### SELECTED PASSAGE

A CFO and CEO agree to disagree

Good morning,

Being a CFO means sometimes respectfully disagreeing with your boss. In fact, that’s part of being a strategic business partner to the CEO, according to Accenture CEO and chair Julie Sweet.

“We are in this together, always,” Sweet said of CFO KC McClure during Fortune’s virtual CFO Collaborative session in partnership with Workday on October 27. The execs spoke candidly about their working relationship in the C-suite at the multinational professional services company. “As my partner, it’s really critical that KC is a business leader first, just like I look to my general counsel as a business leader first with legal expertise. But also a leader that epitomizes our values,” Sweet said. 

“You need to have mutual respect for each other,” McClure said. “That enables you to have very candid conversations. Julie feels very comfortable with me as I do with her. It just so happens that we have some fun along the way, and we really like working with each other.” However, that doesn’t mean they always share the same point of view.

### Stored records
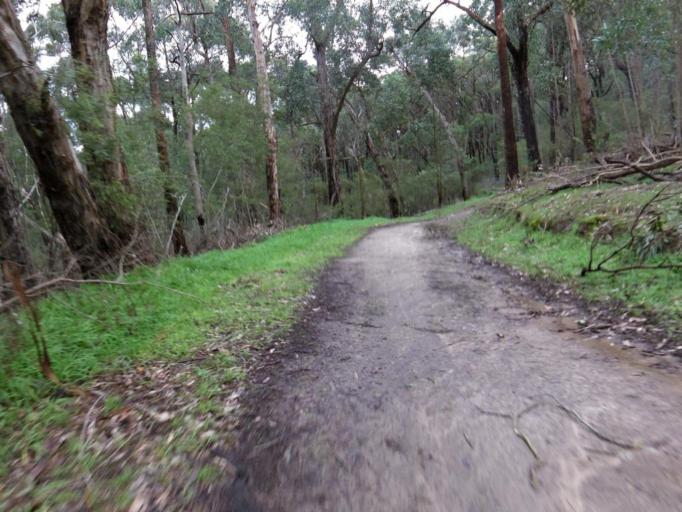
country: AU
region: Victoria
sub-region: Yarra Ranges
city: Lysterfield
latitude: -37.9316
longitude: 145.2835
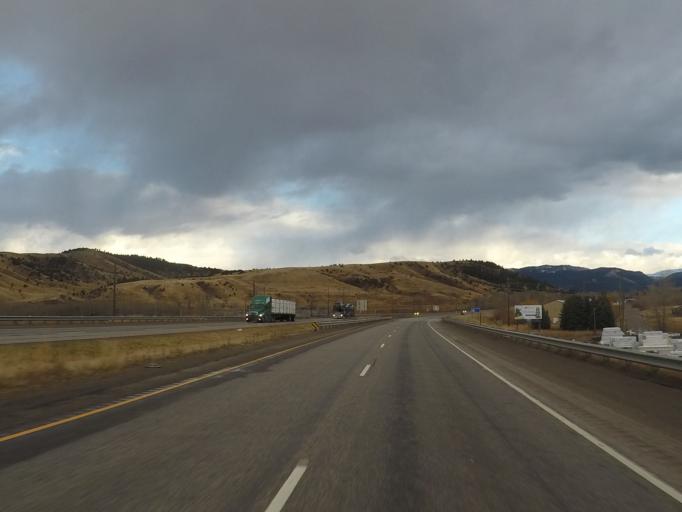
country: US
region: Montana
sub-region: Gallatin County
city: Bozeman
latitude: 45.6922
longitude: -111.0263
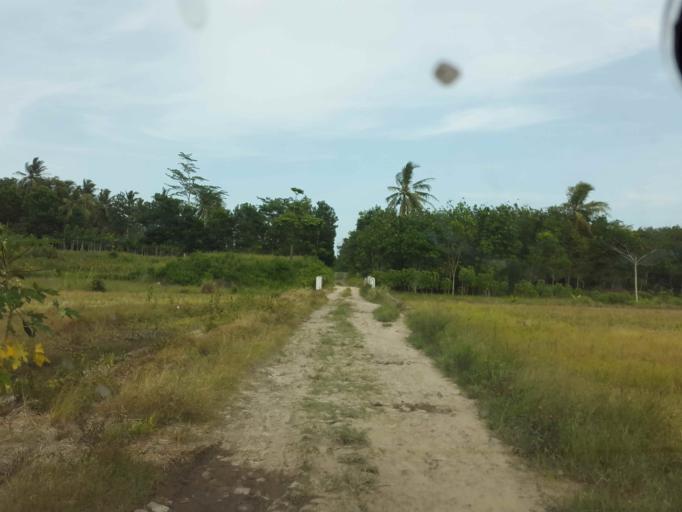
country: ID
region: Lampung
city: Sidorejo
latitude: -5.5932
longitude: 105.6055
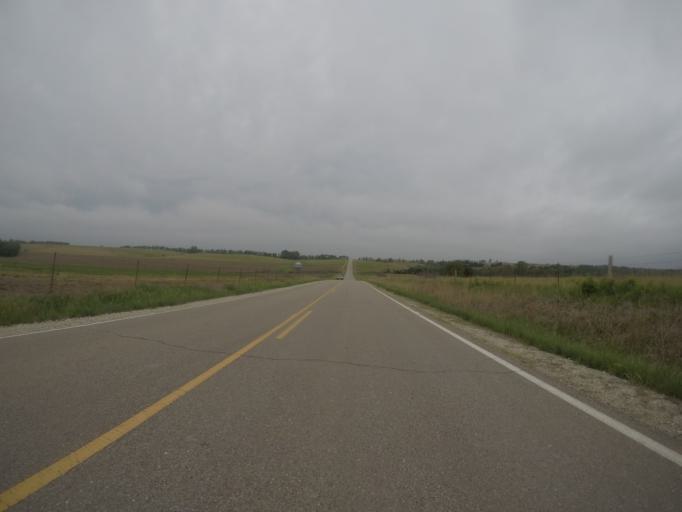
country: US
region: Kansas
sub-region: Pottawatomie County
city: Westmoreland
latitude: 39.5217
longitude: -96.2396
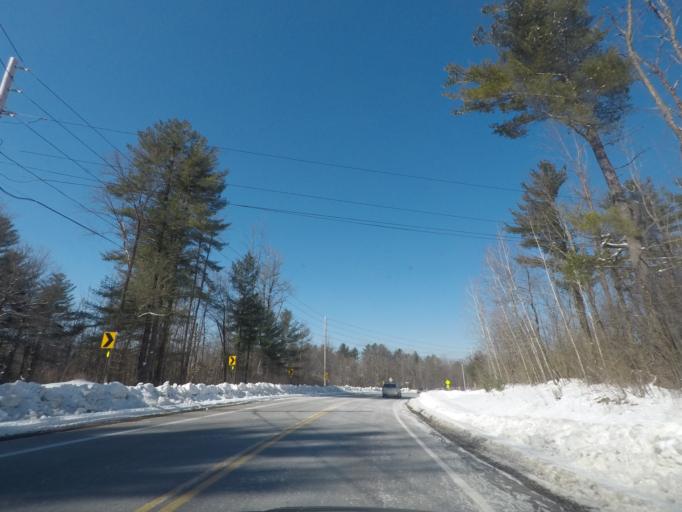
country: US
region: New York
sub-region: Saratoga County
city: Ballston Spa
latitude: 42.9986
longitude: -73.8252
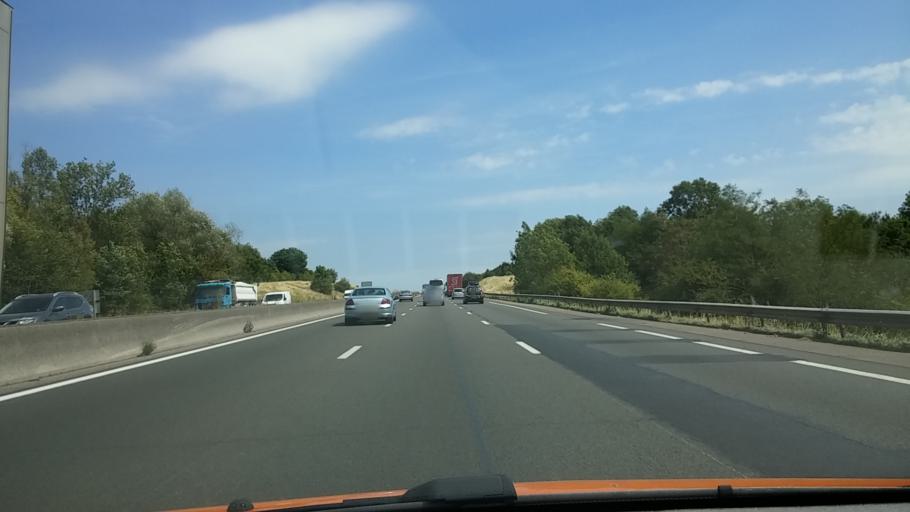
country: FR
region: Ile-de-France
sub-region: Departement de Seine-et-Marne
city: Bussy-Saint-Georges
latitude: 48.8308
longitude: 2.6900
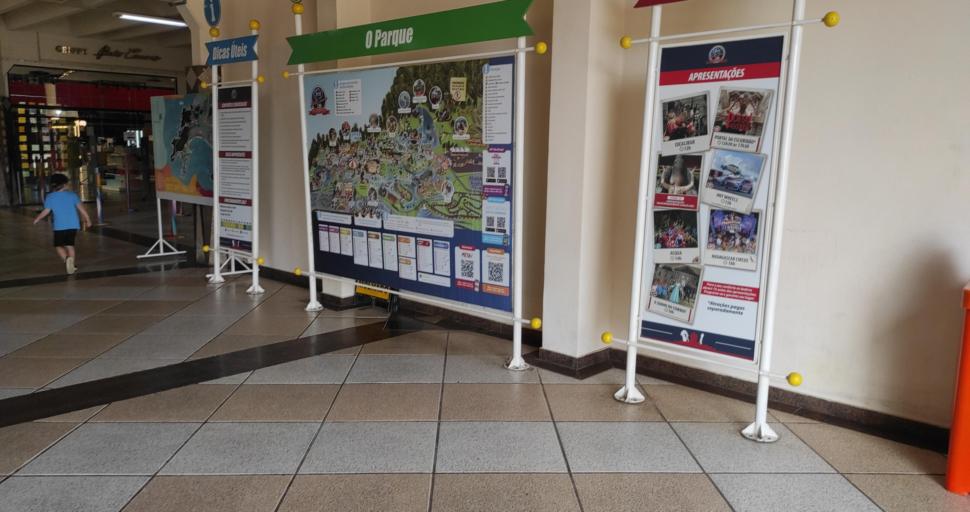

### PROBLEM DESCRIPTION
List every company or organization named in the article above about a CFO and CEO who agree to disagree.

### REPLY TO THE TASK
Accenture, Fortune, Workday